There's a lot of pain in 'A Million Little Pieces'. In one memorable scene, Frey is forced to undergo a dual root canal sans anesthetic. It makes 'The Marathon Man' look like lightweight reading. But Frey gets readers past the pain with terse, funny prose that plumbs the depths but lets the reader smile at his non-stop poetic profanity. Not since Lenny Bruce got behind the microphone has a writer used invective with such flair and humor. That's because Frey laces his profanity through descriptions of events that are actually profane. In one scene, a man confesses his ultimate drunken degradation, an experience that gives the word cringeworthy a couple of new dimensions. Throughout the confession, one of his fellow inmates laughs, and even Frey objects. But when the whole confession is over, the unfeeling patient comes back to the absurdity - and allows everyone the relief of humor. Frey is terse and direct. He never beats around the bush and he never embellishes. Every word is pure power. At times, experiencing his prose becomes the reading equivalent of hearing the chords for 'Satisfaction' for the very first time. His words positively ring.

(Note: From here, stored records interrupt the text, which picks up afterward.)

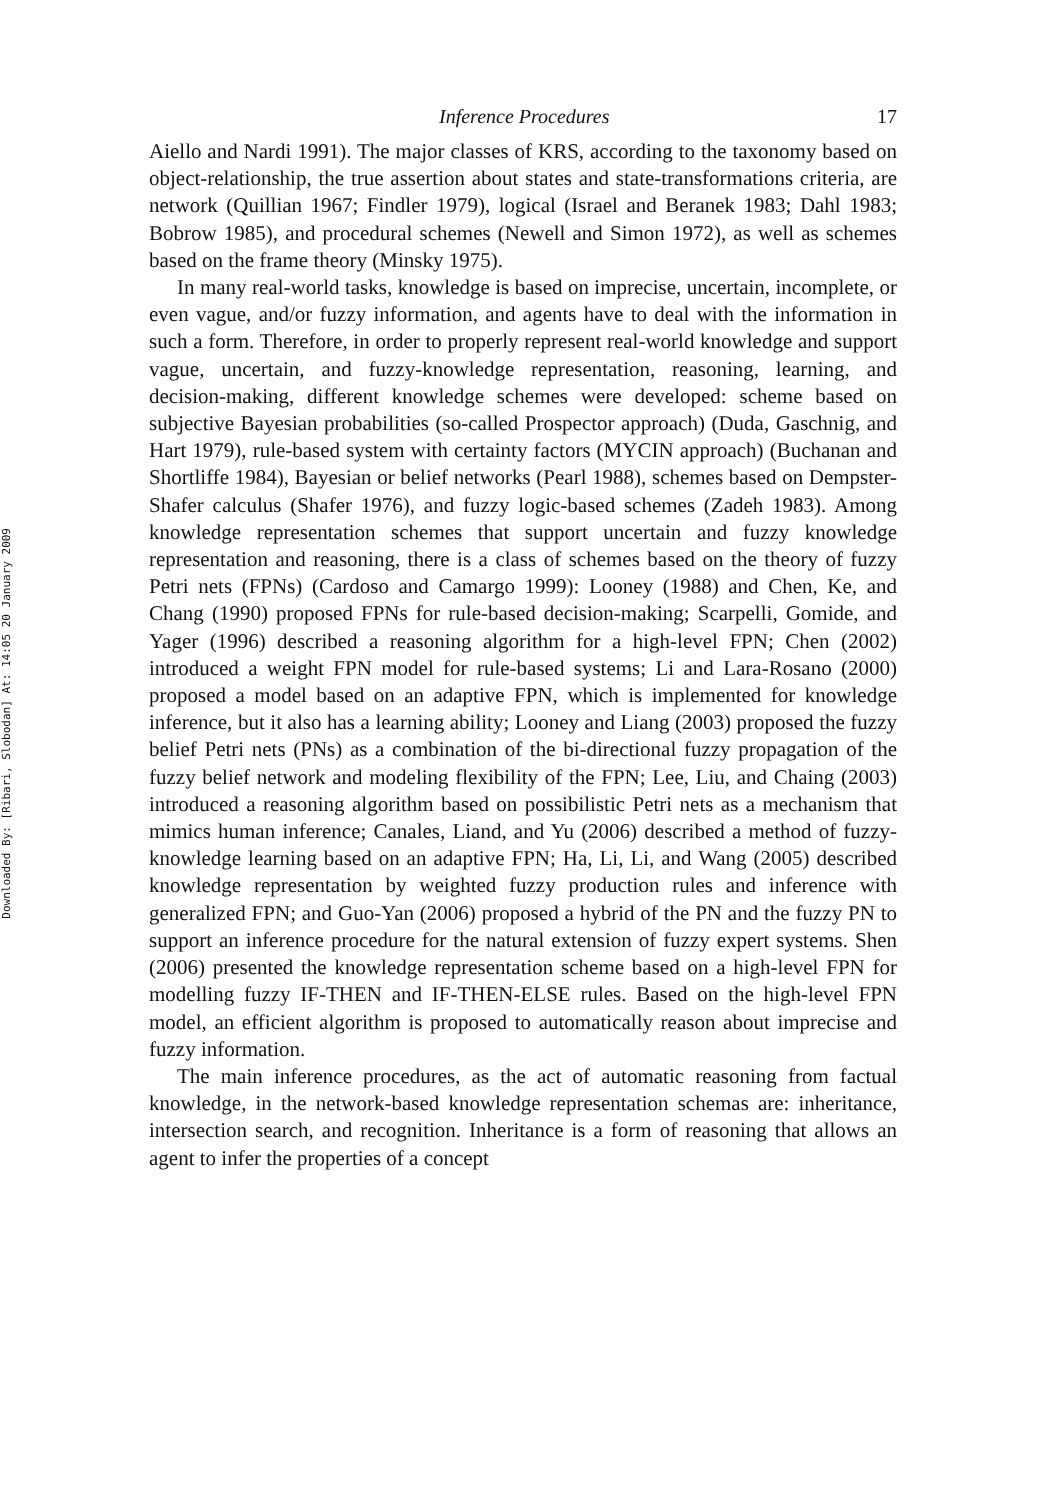Downloaded By: [Ribari, Slobodan] At: 14:05 20 January 2009
Inference Procedures 17
Aiello and Nardi 1991). The major classes of KRS, according to the taxonomy based on object-relationship, the true assertion about states and state-transformations criteria, are network (Quillian 1967; Findler 1979), logical (Israel and Beranek 1983; Dahl 1983; Bobrow 1985), and procedural schemes (Newell and Simon 1972), as well as schemes based on the frame theory (Minsky 1975).
In many real-world tasks, knowledge is based on imprecise, uncertain, incomplete, or even vague, and/or fuzzy information, and agents have to deal with the information in such a form. Therefore, in order to properly represent real-world knowledge and support vague, uncertain, and fuzzy-knowledge representation, reasoning, learning, and decision-making, different knowledge schemes were developed: scheme based on subjective Bayesian probabilities (so-called Prospector approach) (Duda, Gaschnig, and Hart 1979), rule-based system with certainty factors (MYCIN approach) (Buchanan and Shortliffe 1984), Bayesian or belief networks (Pearl 1988), schemes based on Dempster-Shafer calculus (Shafer 1976), and fuzzy logic-based schemes (Zadeh 1983). Among knowledge representation schemes that support uncertain and fuzzy knowledge representation and reasoning, there is a class of schemes based on the theory of fuzzy Petri nets (FPNs) (Cardoso and Camargo 1999): Looney (1988) and Chen, Ke, and Chang (1990) proposed FPNs for rule-based decision-making; Scarpelli, Gomide, and Yager (1996) described a reasoning algorithm for a high-level FPN; Chen (2002) introduced a weight FPN model for rule-based systems; Li and Lara-Rosano (2000) proposed a model based on an adaptive FPN, which is implemented for knowledge inference, but it also has a learning ability; Looney and Liang (2003) proposed the fuzzy belief Petri nets (PNs) as a combination of the bi-directional fuzzy propagation of the fuzzy belief network and modeling flexibility of the FPN; Lee, Liu, and Chaing (2003) introduced a reasoning algorithm based on possibilistic Petri nets as a mechanism that mimics human inference; Canales, Liand, and Yu (2006) described a method of fuzzy-knowledge learning based on an adaptive FPN; Ha, Li, Li, and Wang (2005) described knowledge representation by weighted fuzzy production rules and inference with generalized FPN; and Guo-Yan (2006) proposed a hybrid of the PN and the fuzzy PN to support an inference procedure for the natural extension of fuzzy expert systems. Shen (2006) presented the knowledge representation scheme based on a high-level FPN for modelling fuzzy IF-THEN and IF-THEN-ELSE rules. Based on the high-level FPN model, an efficient algorithm is proposed to automatically reason about imprecise and fuzzy information.
The main inference procedures, as the act of automatic reasoning from factual knowledge, in the network-based knowledge representation schemas are: inheritance, intersection search, and recognition. Inheritance is a form of reasoning that allows an agent to infer the properties of a concept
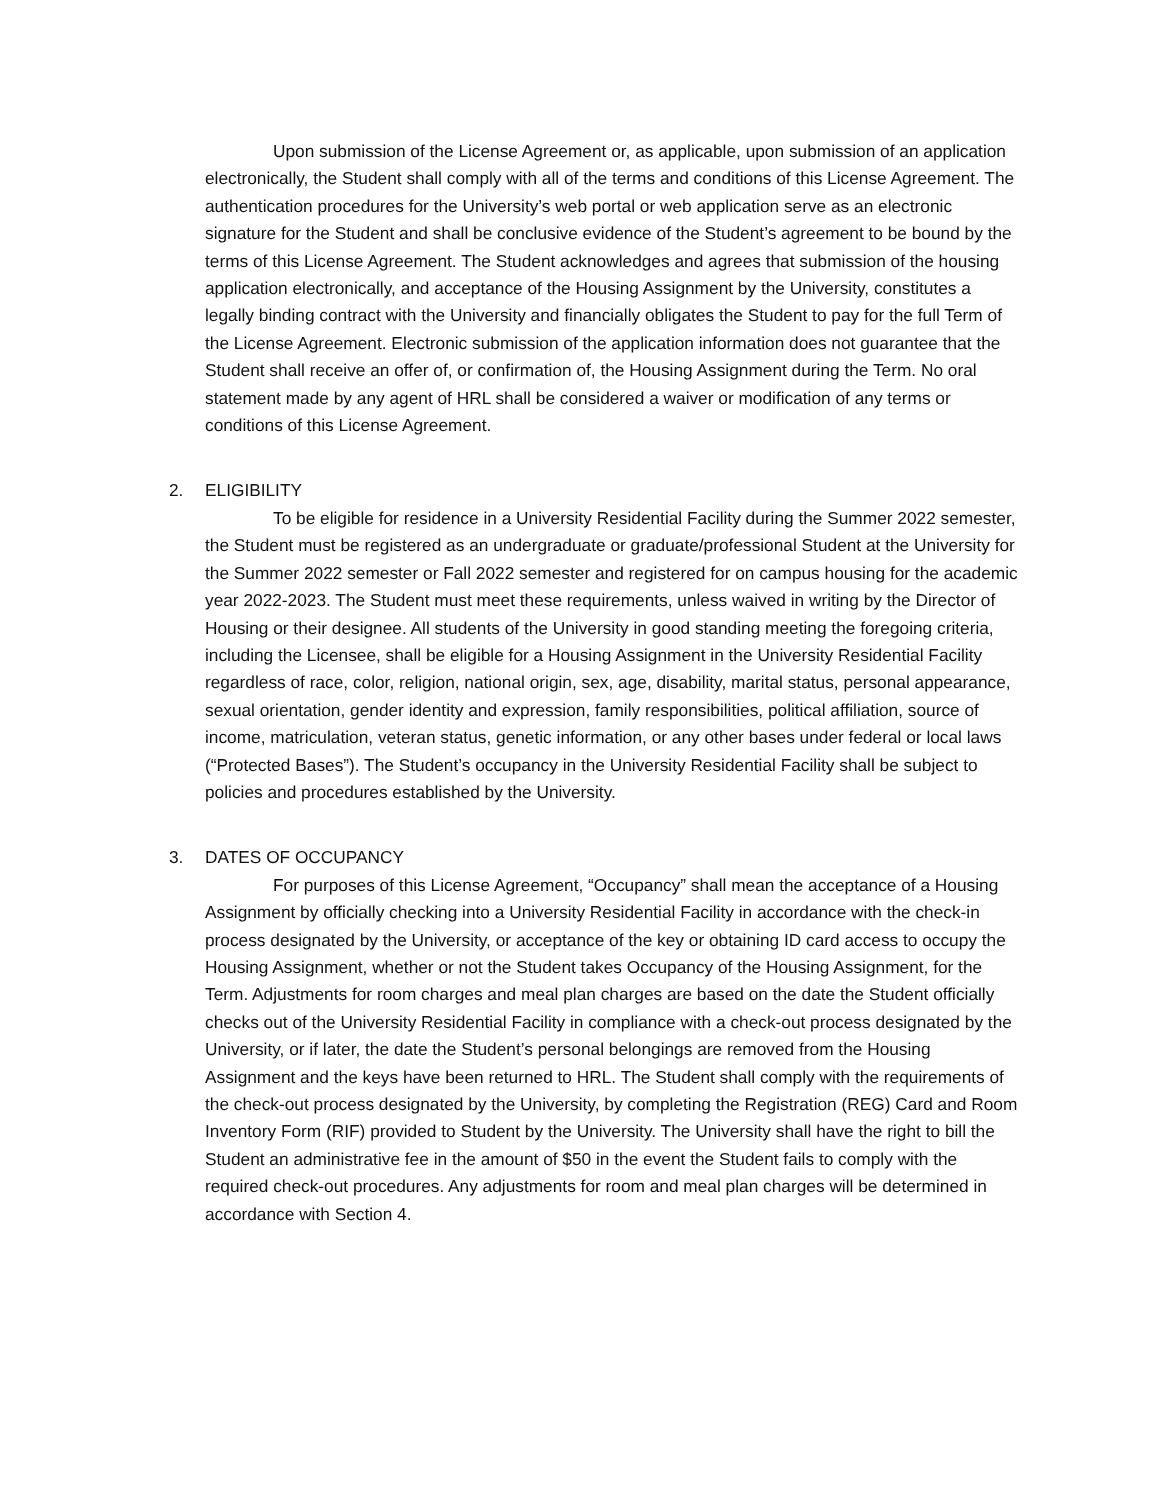Upon submission of the License Agreement or, as applicable, upon submission of an application electronically, the Student shall comply with all of the terms and conditions of this License Agreement. The authentication procedures for the University’s web portal or web application serve as an electronic signature for the Student and shall be conclusive evidence of the Student’s agreement to be bound by the terms of this License Agreement. The Student acknowledges and agrees that submission of the housing application electronically, and acceptance of the Housing Assignment by the University, constitutes a legally binding contract with the University and financially obligates the Student to pay for the full Term of the License Agreement. Electronic submission of the application information does not guarantee that the Student shall receive an offer of, or confirmation of, the Housing Assignment during the Term. No oral statement made by any agent of HRL shall be considered a waiver or modification of any terms or conditions of this License Agreement.
2. ELIGIBILITY
To be eligible for residence in a University Residential Facility during the Summer 2022 semester, the Student must be registered as an undergraduate or graduate/professional Student at the University for the Summer 2022 semester or Fall 2022 semester and registered for on campus housing for the academic year 2022-2023. The Student must meet these requirements, unless waived in writing by the Director of Housing or their designee. All students of the University in good standing meeting the foregoing criteria, including the Licensee, shall be eligible for a Housing Assignment in the University Residential Facility regardless of race, color, religion, national origin, sex, age, disability, marital status, personal appearance, sexual orientation, gender identity and expression, family responsibilities, political affiliation, source of income, matriculation, veteran status, genetic information, or any other bases under federal or local laws (“Protected Bases”). The Student’s occupancy in the University Residential Facility shall be subject to policies and procedures established by the University.
3. DATES OF OCCUPANCY
For purposes of this License Agreement, “Occupancy” shall mean the acceptance of a Housing Assignment by officially checking into a University Residential Facility in accordance with the check-in process designated by the University, or acceptance of the key or obtaining ID card access to occupy the Housing Assignment, whether or not the Student takes Occupancy of the Housing Assignment, for the Term. Adjustments for room charges and meal plan charges are based on the date the Student officially checks out of the University Residential Facility in compliance with a check-out process designated by the University, or if later, the date the Student’s personal belongings are removed from the Housing Assignment and the keys have been returned to HRL. The Student shall comply with the requirements of the check-out process designated by the University, by completing the Registration (REG) Card and Room Inventory Form (RIF) provided to Student by the University. The University shall have the right to bill the Student an administrative fee in the amount of $50 in the event the Student fails to comply with the required check-out procedures. Any adjustments for room and meal plan charges will be determined in accordance with Section 4.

'A Million Little Pieces' also thrives on Frey's concise portraits of his fellow inmates, from Miles, the sorrowful black Federal circuit court judge who made an ill-advised trip to the bar to Leonard, the honorable gangster - a highly made man - who befriends James upon his arrival. The portraits are carefully layered with a very stylized, novelistic feel. As I read this book, I kept calling it a novel in my mind. It had the cohesion and the power of a novel, and none of the false self-importance or clumsiness of an autobiography. There's not a hint of manipulation in his portraits. When Roy, one of the inmates, takes an instant dislike to James, it's not surprising. The situation has the raw feel of people under pressure, forced to co-exist with their own faults writ large before their fellows. Roy's ultimate fate is one of the most powerful scenes in the book - there, it just happened, I actually started typing the word "novel" instead of "book".
While not denying that AA has done worlds of good, Frey takes his own path, and his reasons for doing so make it seem eminently plausible that a few years on, a whole new generation could escape addiction using his Big Blue Book. He hotwires the reader directly into his mental struggle, one that will seem familiar to anyone who has every struggled with an addiction to anything.
'A Million Little Pieces' may not be a book for all readers, but those who give it a chance will be very surprised at how readable it is. I was more than a bit leery. Frey struggled with his editors to preserve his own rather unique take on typography and paragraphs, but the end result is a book that is nothing less than a page-turner. He verges on the poetic with his repetition and his rhythm, but never gets precious, even when love rears its ugly head. The profanity may put some readers off, but once you get past the 2.54 words per page on average (his publishers figured it out for him), you'll find it's effective not affected. Pick it up in the bookstore and start on page one. There's little chance you won't end up on page two a lot faster than you would have thought to. 'A Million Little Pieces' reads like a propulsive thriller, and in many ways that's precisely what it is.